Ah well. Everybody likes to make a drama out of these things. How else could we make an otherwise freak-weather incident stand out in our memories and use it as an excuse to peek out of the window and call work claiming to be ill, and then mooch around the house in a bright pink fluffy bathrobe with bunny rabbit slippers? [Clearly the image I want to have when I'm 45 and reaching mid-life crisis. Throw in some hair curlers and we're finished with the picture.]

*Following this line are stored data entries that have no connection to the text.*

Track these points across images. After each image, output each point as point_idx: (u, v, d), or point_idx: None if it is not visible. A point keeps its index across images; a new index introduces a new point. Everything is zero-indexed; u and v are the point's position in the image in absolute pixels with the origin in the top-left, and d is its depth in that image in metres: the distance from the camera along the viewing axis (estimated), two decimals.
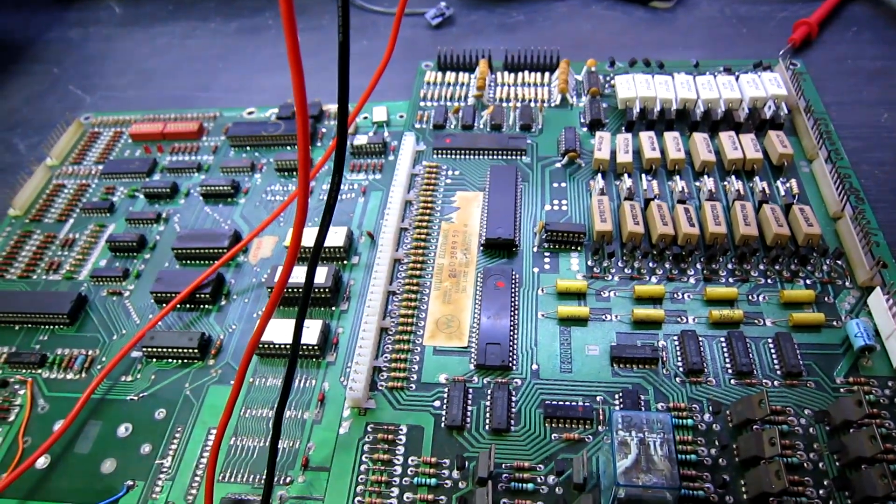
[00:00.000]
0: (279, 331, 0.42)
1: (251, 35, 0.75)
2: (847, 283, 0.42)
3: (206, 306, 0.46)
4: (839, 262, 0.43)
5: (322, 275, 0.44)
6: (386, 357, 0.41)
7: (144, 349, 0.43)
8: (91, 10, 0.85)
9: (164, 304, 0.46)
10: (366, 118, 0.58)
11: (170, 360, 0.43)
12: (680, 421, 0.36)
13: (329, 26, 0.74)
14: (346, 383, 0.39)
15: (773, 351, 0.39)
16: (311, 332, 0.42)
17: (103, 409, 0.41)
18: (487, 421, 0.37)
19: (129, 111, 0.64)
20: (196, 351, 0.42)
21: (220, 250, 0.48)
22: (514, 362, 0.40)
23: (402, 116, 0.57)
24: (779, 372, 0.38)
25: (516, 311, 0.42)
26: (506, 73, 0.59)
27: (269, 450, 0.33)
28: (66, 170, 0.59)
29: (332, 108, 0.60)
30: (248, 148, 0.58)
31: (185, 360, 0.43)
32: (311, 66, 0.69)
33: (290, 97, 0.62)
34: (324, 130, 0.58)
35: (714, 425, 0.36)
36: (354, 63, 0.68)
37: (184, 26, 0.79)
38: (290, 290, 0.44)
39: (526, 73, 0.59)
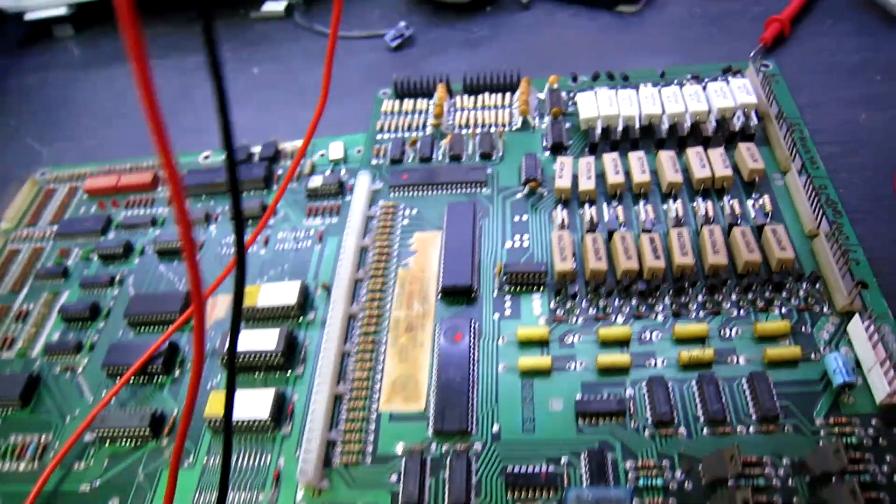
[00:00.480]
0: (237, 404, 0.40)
1: (207, 70, 0.73)
2: (825, 309, 0.39)
3: (160, 378, 0.44)
4: (817, 285, 0.40)
5: (272, 338, 0.42)
6: (340, 428, 0.39)
7: (96, 431, 0.41)
8: (50, 51, 0.83)
9: (118, 379, 0.44)
10: (322, 156, 0.56)
11: (123, 443, 0.41)
12: (649, 481, 0.34)
13: (288, 56, 0.72)
14: (300, 457, 0.37)
15: (747, 393, 0.37)
16: (263, 402, 0.40)
17: (56, 502, 0.39)
18: (447, 495, 0.35)
19: (84, 164, 0.62)
20: (148, 430, 0.41)
21: (174, 315, 0.46)
22: (474, 425, 0.37)
23: (359, 151, 0.55)
24: (754, 417, 0.36)
25: (476, 366, 0.40)
26: (465, 96, 0.57)
27: None
28: (21, 233, 0.57)
29: (290, 146, 0.58)
30: (203, 197, 0.56)
31: (138, 442, 0.41)
32: (269, 99, 0.67)
33: (248, 137, 0.59)
34: (279, 172, 0.56)
35: (686, 483, 0.34)
36: (314, 92, 0.66)
37: None
38: (245, 356, 0.42)
39: (486, 94, 0.56)
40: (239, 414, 0.40)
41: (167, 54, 0.77)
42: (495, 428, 0.37)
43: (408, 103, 0.57)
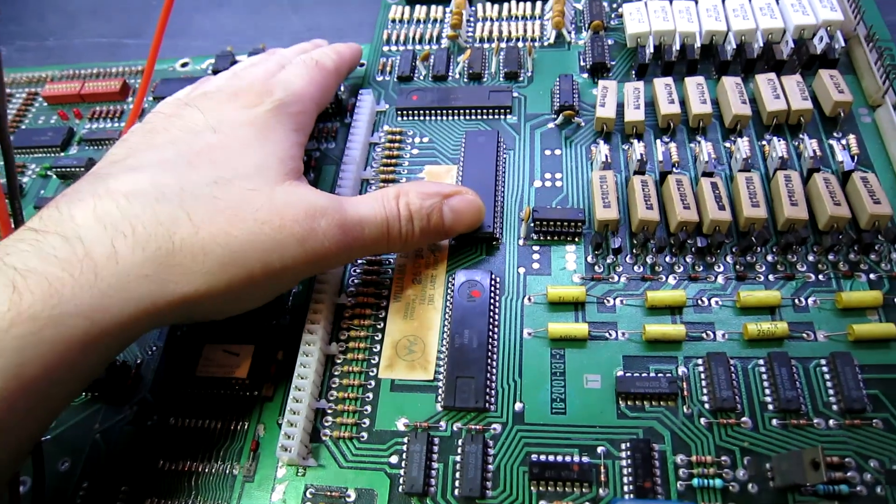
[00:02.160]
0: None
1: None
2: None
3: None
4: None
5: None
6: (332, 396, 0.32)
7: None
8: None
9: None
10: None
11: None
12: (705, 481, 0.28)
13: None
14: (282, 429, 0.31)
15: (827, 378, 0.30)
16: (242, 361, 0.34)
17: None
18: (457, 485, 0.29)
19: (45, 66, 0.54)
20: (105, 383, 0.34)
21: None
22: (493, 401, 0.31)
23: (361, 65, 0.46)
24: (835, 407, 0.29)
25: (496, 330, 0.33)
26: (488, 4, 0.48)
27: None
28: None
29: None
30: None
31: (94, 395, 0.35)
32: (257, 1, 0.58)
33: (231, 43, 0.51)
34: None
35: (750, 486, 0.28)
36: None
37: None
38: None
39: (513, 2, 0.47)
40: (213, 371, 0.34)
41: None
42: (518, 406, 0.31)
43: (420, 10, 0.48)
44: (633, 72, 0.42)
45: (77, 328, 0.24)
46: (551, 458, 0.29)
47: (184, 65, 0.51)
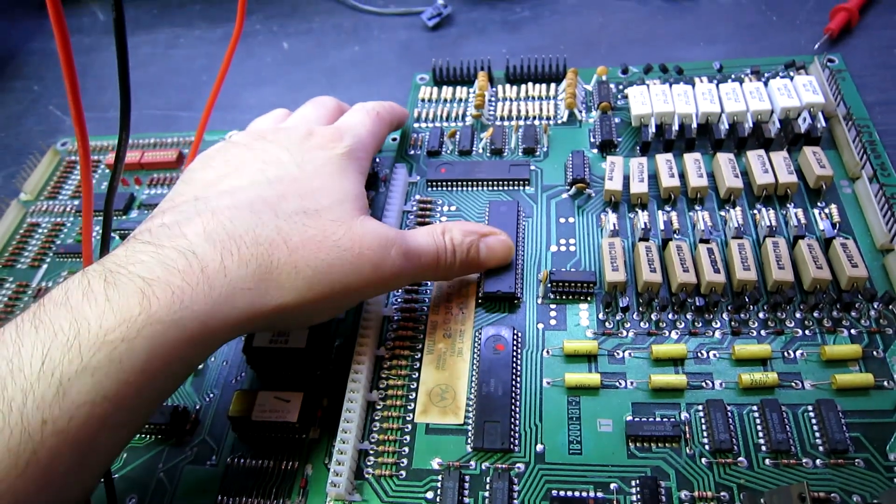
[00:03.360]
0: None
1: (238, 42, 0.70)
2: None
3: None
4: (890, 306, 0.37)
5: (302, 337, 0.39)
6: (373, 438, 0.36)
7: None
8: (75, 16, 0.80)
9: None
10: None
11: (142, 437, 0.40)
12: None
13: (320, 30, 0.69)
14: (331, 467, 0.35)
15: (814, 422, 0.34)
16: (292, 407, 0.38)
17: None
18: None
19: (107, 136, 0.60)
20: (168, 427, 0.39)
21: None
22: (516, 443, 0.35)
23: (395, 140, 0.52)
24: (821, 448, 0.33)
25: (519, 379, 0.37)
26: (507, 85, 0.53)
27: None
28: (41, 206, 0.55)
29: None
30: None
31: (158, 437, 0.39)
32: (298, 78, 0.64)
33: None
34: None
35: None
36: (346, 71, 0.63)
37: (168, 34, 0.74)
38: (274, 353, 0.40)
39: (530, 84, 0.53)
40: (266, 415, 0.38)
41: (196, 23, 0.74)
42: (539, 447, 0.35)
43: (447, 91, 0.54)
44: (638, 147, 0.47)
45: (193, 331, 0.29)
46: (570, 493, 0.33)
47: (230, 136, 0.57)
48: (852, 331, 0.37)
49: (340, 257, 0.33)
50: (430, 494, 0.34)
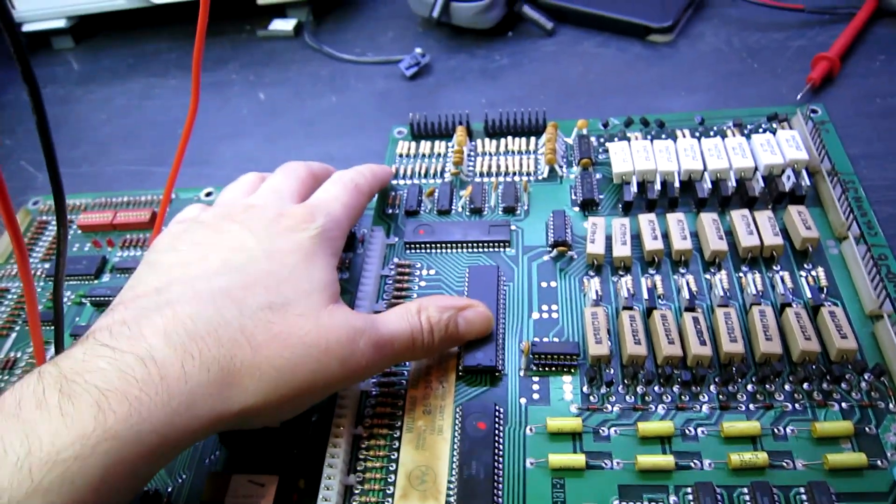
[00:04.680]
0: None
1: (213, 92, 0.69)
2: (892, 406, 0.35)
3: None
4: (882, 378, 0.36)
5: None
6: None
7: None
8: (48, 65, 0.79)
9: None
10: None
11: None
12: None
13: (297, 79, 0.68)
14: None
15: None
16: (266, 492, 0.36)
17: None
18: None
19: (80, 194, 0.59)
20: None
21: None
22: None
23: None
24: None
25: (501, 460, 0.36)
26: (486, 139, 0.53)
27: None
28: (9, 270, 0.54)
29: None
30: None
31: None
32: (275, 129, 0.63)
33: (249, 170, 0.55)
34: None
35: None
36: (323, 122, 0.62)
37: (143, 84, 0.73)
38: (248, 433, 0.38)
39: (509, 138, 0.52)
40: (240, 502, 0.36)
41: (171, 72, 0.73)
42: None
43: (425, 145, 0.53)
44: (620, 206, 0.46)
45: (151, 444, 0.27)
46: None
47: (207, 194, 0.56)
48: (843, 404, 0.36)
49: (306, 354, 0.31)
50: None
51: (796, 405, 0.36)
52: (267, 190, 0.41)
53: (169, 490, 0.39)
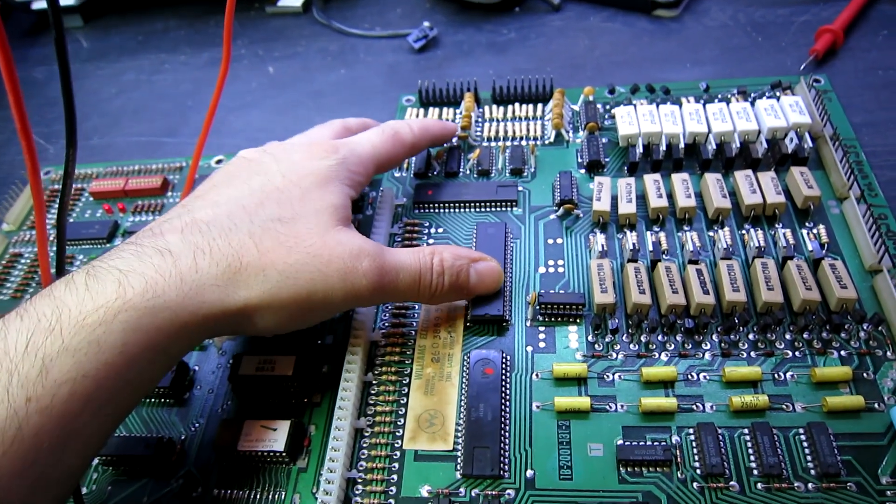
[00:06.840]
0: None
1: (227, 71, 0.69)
2: (889, 354, 0.36)
3: (167, 400, 0.41)
4: (879, 328, 0.37)
5: (288, 365, 0.39)
6: (361, 466, 0.36)
7: (100, 455, 0.38)
8: None
9: None
10: None
11: (126, 468, 0.39)
12: None
13: (305, 53, 0.69)
14: (318, 496, 0.34)
15: (805, 445, 0.34)
16: (279, 436, 0.37)
17: None
18: None
19: (91, 164, 0.60)
20: (153, 458, 0.38)
21: None
22: (506, 468, 0.35)
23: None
24: (813, 472, 0.33)
25: (508, 404, 0.37)
26: (494, 106, 0.53)
27: None
28: (23, 236, 0.55)
29: None
30: None
31: (142, 468, 0.38)
32: (284, 101, 0.64)
33: (262, 139, 0.56)
34: None
35: None
36: (332, 94, 0.63)
37: (152, 59, 0.74)
38: (260, 381, 0.39)
39: (516, 105, 0.53)
40: (253, 445, 0.37)
41: (181, 48, 0.74)
42: (529, 473, 0.34)
43: (433, 112, 0.54)
44: (626, 168, 0.47)
45: (165, 319, 0.30)
46: None
47: (218, 161, 0.57)
48: (842, 352, 0.36)
49: (308, 263, 0.33)
50: None
51: (796, 353, 0.37)
52: (312, 130, 0.44)
53: (182, 437, 0.40)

The snow is indeed causing problems, however; my train, for example, might well leave Peterborough. It might well be on time. Whether the connecting train from Leeds will exist on a snowy day or even get as far as Lancaster is a very different story. Huzzah! I've not been to Leeds. Well, I have, but only to the theatre where I saw Lenny Henry as Othello (he was fantastic) and that was on a private hire coach which allowed us to leave regardless of the rain and wind and sheer cold.
The Boyfriend probably won't be back to Bournemouth in time for the start of the new term; the only motorway available is shut, and the country roads are dangerous. His parents are also (perhaps sensibly) unwilling to leave his sister unattended for the night, perhaps, and are reluctant to stay the night there.
In other news, my grandmother actually cheered when I walked home, and appeared out of the dark into the light emitted from the kitchen window. She looked up when I tapped the window to indicate for her to let me in, and she cheered; her face lit up, a grin etched her face and she made a gleeful noise and waved her hands similar to the action of Nick Park's plasticine masterpiece, Wallace.
But to what could I pin the blame on such a happy reaction? I thought it was cause I hadn't stayed for dinner at The Boyfriend's and she didn't feel obliged to spend 10p to ring me, or to send out a person (Grandad) to get me after a certain time? Was it that she was pleased to see me, and had had an odd parental ill-feeling that I'd been harmed during my trek in the pitch black of the night?
Was she just excited to tell me something?
Any of those? No. Not at all. She was cheering because the BBC news had just announced that Jonathan "I'm a moron" Ross was leaving the BBC, finally.
Thanks, Oma. I feel loved, welcomed and above all cherished more than that hatred that our entire family feels for that plonker with a fake speech impediment (no, seriously, it is an affectation, not a real impediment that he couldn't help).